Supply Chain Security

Software supply chain security is the practice of verifying that every component in a software product -- from OS-level system packages to npm modules, Python libraries, and statically linked C dependencies -- comes from a trusted source and has not been tampered with. It extends traditional application security beyond your own code to encompass the entire graph of upstream dependencies.

The challenge is scale. A typical container image contains hundreds of packages across multiple ecosystems. A single npm project can pull in over a thousand transitive dependencies. Without automated tooling, it is not feasible to manually audit every component for known vulnerabilities, license compliance, or signs of compromise.

A Software Bill of Materials (SBOM) is a structured, machine-readable document that lists every component, library, and dependency included in a piece of software. Think of it as a nutritional label for software: it tells you exactly what's inside.

SBOMs enable automated vulnerability tracking by providing a definitive list of components that can be continuously matched against vulnerability databases. When a new CVE is published, organizations with SBOMs can immediately determine which of their products are affected, rather than scrambling to audit codebases manually.

Common SBOM formats include CycloneDX (OWASP), SPDX (Linux Foundation), and Syft JSON (Anchore). Each format captures similar core data -- component names, versions, suppliers, and relationships -- but with different schemas and levels of detail.

Executive Order 14028, "Improving the Nation's Cybersecurity," signed in May 2021, requires software vendors selling to the US federal government to provide SBOMs for their products. This mandate has accelerated SBOM adoption across the broader industry as organizations prepare for downstream compliance requirements.

The National Telecommunications and Information Administration (NTIA) published minimum elements that every SBOM must include:

• Supplier name
• Component name
• Version string
• Unique identifier (e.g. PURL, CPE)
• Dependency relationship
• Author of SBOM data
• Timestamp

These minimum elements establish a baseline for interoperability. Any SBOM that includes these fields can be consumed by automated tooling regardless of the specific format used.

ScanRook integrates with the SBOM ecosystem at multiple points in the software development lifecycle:

• Import CycloneDX, SPDX, and Syft JSON SBOMs -- ScanRook parses all three major formats and normalizes components into a unified package inventory for scanning.
• Vulnerability enrichment -- Imported SBOM components are enriched with vulnerability data from OSV, NVD, EPSS scores, and CISA KEV status, producing actionable findings rather than a static inventory.
• SBOM diff between releases -- Compare two SBOMs to detect added, removed, or changed components between software releases, making it easy to spot unexpected dependency changes.
• Policy gates for SBOM changes -- Define policies that enforce rules on SBOM diffs, such as blocking new dependencies with critical vulnerabilities or flagging removed security-critical components.

Together, these capabilities turn SBOMs from passive documents into active security controls that integrate into CI/CD pipelines and release processes.

Beyond knowing what components are in your software, supply chain security also requires verifying that artifacts are authentic and have not been tampered with.
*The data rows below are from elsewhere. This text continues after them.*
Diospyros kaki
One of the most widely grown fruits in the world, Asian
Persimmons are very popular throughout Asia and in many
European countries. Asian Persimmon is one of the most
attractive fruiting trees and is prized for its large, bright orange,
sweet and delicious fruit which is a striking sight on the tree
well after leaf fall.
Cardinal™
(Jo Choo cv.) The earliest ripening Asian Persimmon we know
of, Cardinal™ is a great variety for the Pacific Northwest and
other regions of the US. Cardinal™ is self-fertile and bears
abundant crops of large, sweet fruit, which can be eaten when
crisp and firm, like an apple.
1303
The SLSA (Supply-chain Levels for Software Artifacts) framework defines a set of progressively stricter requirements for build integrity, from basic build scripting (SLSA Level 1) to fully hermetic, reproducible builds with signed provenance (SLSA Level 4).

Tools like Sigstore and cosign enable keyless signing of container images and other artifacts using ephemeral certificates tied to OIDC identities. Build provenance attestations, often stored alongside container images in OCI registries, provide a verifiable record of where and how an artifact was built.

ScanRook's roadmap includes support for verifying artifact signatures and SLSA provenance attestations as part of the scanning pipeline, enabling organizations to enforce both vulnerability-free and provenance-verified policies on their software supply chain.